その井上と同学年の神谷優太は、J1昇格1年目のファジアーノ岡山で貴重な交代カードとなっている。高校2年時にユースから青森山田高校へ編入し、国内の複数クラブと韓国K1のクラブを経て、24年途中に岡山へ辿り着いた。右足の正確なキックが持ち味で、FKやCKのキッカーを務める。
東京Vのトップチームでも、アカデミー出身の選手が存在感を発揮している。
最終ライン中央を担うセンターバックの谷口栄斗は、ユースからトップへの昇格を見送られたものの、国士舘大学を経て22年に当時J2だったチームへ戻ってきた。フィジカルを生かした守備はもちろん、ビルドアップに優れてセットプレーでは得点源になる。1年目から主軸としてプレーし、オフのたびに他クラブへの移籍が噂されるが、25年も最終ラインを支えている。
谷口の一学年下の森田晃樹も、生え抜きのタレントだ。攻撃でも守備でも頼もしいこのMFもまた、プロ1年目から試合に絡んできた。他クラブから強い関心を寄せられるが、23年からキャプテンを務めてクラブへのロイヤリティを示している。局面で戦うことができ、攻撃に違い生み出せる24歳は、読売クラブから息づく遺伝子の継承者だ。
ヴェルディのアカデミー出身者は、J2にも多く見つけることができる。
25年シーズン開幕から勝点を積み上げているジェフユナイテッド千葉で、背番号10を背負う横山暁之はそのひとりだ。ユースまでヴェルディで技術を磨き、北陸大学からJ3の藤枝MYFCへ加入し、点が取れてアシストもできる攻撃的MFとして力を発揮した。24年から在籍する千葉では、ダブルボランチの一角を基本ポジションに効果的に攻撃へ絡んでいる。

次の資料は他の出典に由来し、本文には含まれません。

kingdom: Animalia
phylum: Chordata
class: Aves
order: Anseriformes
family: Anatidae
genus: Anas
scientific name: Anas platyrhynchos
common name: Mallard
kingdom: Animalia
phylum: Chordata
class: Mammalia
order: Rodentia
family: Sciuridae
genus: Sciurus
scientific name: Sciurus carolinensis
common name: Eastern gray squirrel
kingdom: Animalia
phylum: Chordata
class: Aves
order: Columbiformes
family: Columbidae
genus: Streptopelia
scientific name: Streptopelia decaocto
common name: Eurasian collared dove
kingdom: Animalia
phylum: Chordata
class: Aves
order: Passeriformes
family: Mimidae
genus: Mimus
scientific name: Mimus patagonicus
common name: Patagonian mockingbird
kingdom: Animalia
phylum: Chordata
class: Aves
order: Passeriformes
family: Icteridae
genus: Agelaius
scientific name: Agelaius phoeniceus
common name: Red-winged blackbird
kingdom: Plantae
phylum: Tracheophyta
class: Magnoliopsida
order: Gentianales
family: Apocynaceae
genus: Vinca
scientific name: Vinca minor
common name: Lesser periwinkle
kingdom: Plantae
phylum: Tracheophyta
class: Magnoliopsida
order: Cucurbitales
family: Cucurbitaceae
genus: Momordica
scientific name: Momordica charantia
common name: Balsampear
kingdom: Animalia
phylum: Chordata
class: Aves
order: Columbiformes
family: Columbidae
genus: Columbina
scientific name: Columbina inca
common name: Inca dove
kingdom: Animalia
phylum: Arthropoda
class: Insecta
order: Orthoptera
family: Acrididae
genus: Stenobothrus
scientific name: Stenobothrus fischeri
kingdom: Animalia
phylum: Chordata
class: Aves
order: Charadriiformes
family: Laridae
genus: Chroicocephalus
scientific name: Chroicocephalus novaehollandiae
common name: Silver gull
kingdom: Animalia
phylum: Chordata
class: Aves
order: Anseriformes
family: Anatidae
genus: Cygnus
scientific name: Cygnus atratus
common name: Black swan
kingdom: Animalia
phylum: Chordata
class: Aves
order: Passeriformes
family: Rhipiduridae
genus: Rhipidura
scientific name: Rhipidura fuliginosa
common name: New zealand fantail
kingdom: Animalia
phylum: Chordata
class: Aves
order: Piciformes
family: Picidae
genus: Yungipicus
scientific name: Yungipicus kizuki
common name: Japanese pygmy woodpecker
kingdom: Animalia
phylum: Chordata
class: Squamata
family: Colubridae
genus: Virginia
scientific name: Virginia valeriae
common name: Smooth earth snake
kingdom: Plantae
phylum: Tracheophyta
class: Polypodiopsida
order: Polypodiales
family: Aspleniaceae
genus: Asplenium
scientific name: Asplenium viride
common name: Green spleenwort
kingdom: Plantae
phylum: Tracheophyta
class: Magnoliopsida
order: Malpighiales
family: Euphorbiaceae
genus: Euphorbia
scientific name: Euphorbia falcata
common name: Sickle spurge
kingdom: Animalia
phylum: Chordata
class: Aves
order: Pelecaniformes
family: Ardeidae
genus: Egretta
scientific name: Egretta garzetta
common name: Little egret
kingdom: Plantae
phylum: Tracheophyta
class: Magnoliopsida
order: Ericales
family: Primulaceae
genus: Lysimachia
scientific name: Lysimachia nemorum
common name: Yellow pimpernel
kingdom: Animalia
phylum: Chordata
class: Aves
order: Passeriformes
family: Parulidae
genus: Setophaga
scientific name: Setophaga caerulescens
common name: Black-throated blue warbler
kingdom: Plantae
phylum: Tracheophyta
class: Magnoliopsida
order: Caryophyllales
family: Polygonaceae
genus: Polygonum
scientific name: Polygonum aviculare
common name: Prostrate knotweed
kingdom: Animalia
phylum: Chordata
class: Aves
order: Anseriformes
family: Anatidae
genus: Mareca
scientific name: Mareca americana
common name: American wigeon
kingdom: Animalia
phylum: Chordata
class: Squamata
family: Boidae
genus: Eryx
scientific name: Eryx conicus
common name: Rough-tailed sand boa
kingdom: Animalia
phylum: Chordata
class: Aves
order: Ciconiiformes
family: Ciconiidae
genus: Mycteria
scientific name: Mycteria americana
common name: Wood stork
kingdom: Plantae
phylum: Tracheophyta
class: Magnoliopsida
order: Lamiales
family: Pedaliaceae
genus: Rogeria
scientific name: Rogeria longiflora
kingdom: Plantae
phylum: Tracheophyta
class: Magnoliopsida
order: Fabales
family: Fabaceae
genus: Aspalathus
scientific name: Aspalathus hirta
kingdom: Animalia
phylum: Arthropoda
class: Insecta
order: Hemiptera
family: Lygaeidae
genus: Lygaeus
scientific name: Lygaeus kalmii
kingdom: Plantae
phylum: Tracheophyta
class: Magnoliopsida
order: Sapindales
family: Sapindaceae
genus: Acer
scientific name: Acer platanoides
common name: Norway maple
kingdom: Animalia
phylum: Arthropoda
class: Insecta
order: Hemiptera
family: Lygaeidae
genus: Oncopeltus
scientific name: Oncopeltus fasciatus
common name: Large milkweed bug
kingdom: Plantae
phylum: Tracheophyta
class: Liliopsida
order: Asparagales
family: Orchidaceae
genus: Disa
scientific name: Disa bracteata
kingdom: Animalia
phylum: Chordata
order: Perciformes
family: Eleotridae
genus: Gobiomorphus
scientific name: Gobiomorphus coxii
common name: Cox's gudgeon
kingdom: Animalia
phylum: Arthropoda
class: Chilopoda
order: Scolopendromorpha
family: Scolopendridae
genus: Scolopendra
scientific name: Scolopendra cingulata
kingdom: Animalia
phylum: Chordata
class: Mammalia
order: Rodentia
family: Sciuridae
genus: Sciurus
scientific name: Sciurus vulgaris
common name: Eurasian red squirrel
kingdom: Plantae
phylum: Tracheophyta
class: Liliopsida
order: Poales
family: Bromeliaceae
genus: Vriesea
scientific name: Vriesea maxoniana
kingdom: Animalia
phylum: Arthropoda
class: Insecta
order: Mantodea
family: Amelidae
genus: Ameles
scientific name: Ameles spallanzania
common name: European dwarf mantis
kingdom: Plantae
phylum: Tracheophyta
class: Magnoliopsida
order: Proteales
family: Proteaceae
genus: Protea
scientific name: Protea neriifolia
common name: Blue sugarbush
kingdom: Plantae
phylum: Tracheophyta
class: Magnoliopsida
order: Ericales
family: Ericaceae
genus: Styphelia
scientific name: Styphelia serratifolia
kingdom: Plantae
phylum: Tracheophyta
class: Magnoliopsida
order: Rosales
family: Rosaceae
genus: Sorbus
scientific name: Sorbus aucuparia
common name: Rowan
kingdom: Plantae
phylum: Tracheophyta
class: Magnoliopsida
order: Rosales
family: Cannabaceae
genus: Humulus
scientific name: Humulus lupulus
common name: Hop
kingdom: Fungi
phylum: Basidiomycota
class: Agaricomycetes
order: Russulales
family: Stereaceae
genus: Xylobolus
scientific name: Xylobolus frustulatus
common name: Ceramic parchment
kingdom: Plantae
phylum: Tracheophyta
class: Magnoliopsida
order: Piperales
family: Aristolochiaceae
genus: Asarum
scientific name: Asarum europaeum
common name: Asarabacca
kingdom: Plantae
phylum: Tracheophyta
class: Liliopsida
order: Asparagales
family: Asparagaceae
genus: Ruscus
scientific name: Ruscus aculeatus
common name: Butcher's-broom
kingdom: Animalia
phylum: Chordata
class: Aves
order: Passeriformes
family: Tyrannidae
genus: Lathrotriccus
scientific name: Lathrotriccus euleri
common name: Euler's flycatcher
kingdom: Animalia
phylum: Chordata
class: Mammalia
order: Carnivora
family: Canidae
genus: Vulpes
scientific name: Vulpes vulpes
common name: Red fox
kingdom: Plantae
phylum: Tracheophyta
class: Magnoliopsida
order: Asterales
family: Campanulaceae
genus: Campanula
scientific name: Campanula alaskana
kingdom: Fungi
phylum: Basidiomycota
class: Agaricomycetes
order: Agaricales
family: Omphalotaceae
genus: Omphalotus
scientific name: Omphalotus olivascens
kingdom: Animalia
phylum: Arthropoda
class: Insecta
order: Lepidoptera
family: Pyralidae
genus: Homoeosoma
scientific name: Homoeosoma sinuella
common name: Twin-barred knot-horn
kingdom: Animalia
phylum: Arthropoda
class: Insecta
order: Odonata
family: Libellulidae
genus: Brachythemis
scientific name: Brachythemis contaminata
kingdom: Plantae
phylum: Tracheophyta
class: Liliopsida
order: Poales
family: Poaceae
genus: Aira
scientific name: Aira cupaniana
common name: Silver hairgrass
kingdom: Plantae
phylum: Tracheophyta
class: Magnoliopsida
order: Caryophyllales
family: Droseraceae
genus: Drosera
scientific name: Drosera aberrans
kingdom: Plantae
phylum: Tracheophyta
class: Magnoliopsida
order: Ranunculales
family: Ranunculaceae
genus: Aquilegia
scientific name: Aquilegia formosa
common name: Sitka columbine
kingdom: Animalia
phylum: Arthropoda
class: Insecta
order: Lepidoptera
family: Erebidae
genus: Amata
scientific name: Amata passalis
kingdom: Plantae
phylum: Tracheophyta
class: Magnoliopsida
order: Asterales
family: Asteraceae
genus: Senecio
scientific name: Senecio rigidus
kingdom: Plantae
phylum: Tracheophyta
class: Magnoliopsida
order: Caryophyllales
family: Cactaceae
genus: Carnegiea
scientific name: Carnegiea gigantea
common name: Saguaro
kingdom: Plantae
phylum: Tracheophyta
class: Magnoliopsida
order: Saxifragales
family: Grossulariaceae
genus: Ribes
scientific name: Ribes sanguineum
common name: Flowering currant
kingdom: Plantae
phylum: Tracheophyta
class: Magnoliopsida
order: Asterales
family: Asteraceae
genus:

千葉とともに好スタートを切ったRB大宮アルディージャでは、34歳のベテラン和田拓也がチームを支えている。主戦場のボランチからサイドバック、ウイングバックまで対応するバーサタイルな選手として、チーム戦術の柔軟性を高めている。
水戸ホーリーホックの左サイドを担うDF大森渚生も、ヴェルディのアカデミーで技術を磨いた。J2の栃木SCで22年にプロキャリアをスタートさせ、今シーズンから水戸に在籍する。左足のキック精度は、J2屈指と言ってもいい。
その大森と同学年の藤本寛也は、ポルトガル1部のジル・ヴィセンテで背番号10を背負う。18年にトップチームへ昇格し、20年夏からポルトガルで研鑽を積む。4-2-3-1のトップ下で、創造性あふれるプレーを見せているのだ。
海外で輝きを放つヴェルディのDNAの継承者は、他にもいる。
ベルギー1部のシントトロイデンで、いずれも23歳の山本理仁と藤田譲瑠チマが23年7月から戦っている。24年のパリ五輪に揃って出場したふたりは、攻撃でも守備でもチームに貢献できるセントラルMFだ。藤田は森保一監督が指揮する日本代表に、パリ五輪後は継続的に招集されている。
ベルギーでプレーする藤田譲瑠チマもアカデミー出身だ
オーストラリア1部のパース・グローリーでは、34歳の三竿雄斗が25年1月の移籍から即戦力となっている。湘南ベルマーレ、鹿島、大分トリニータ、京都サンガF.C.をわたり歩いたレフティーは、ヴェルディユースで培ったインテンシティの高いプレーで、どのチームでも貴重な戦力となってきた。海外初挑戦のオーストラリアでも、合流直後からスタメンに名を連ねている。
ヴェルディのアカデミーで育まれた才能は、カテゴリーや戦術、監督のスタイルといったものを問わない。個人戦術の土台がしっかりしており、アカデミーからプロを意識してきた彼らは、応用力や即興性といったものが高いのである。
25年にJ1を戦うトップチームにも、森田、谷口に加えてアカデミー出身の選手が複数人在籍している。年代別代表に招集されているユース在籍の選手もいる。東京Vのアカデミーは、これからもJリーグで存在感を発揮していくに違いない。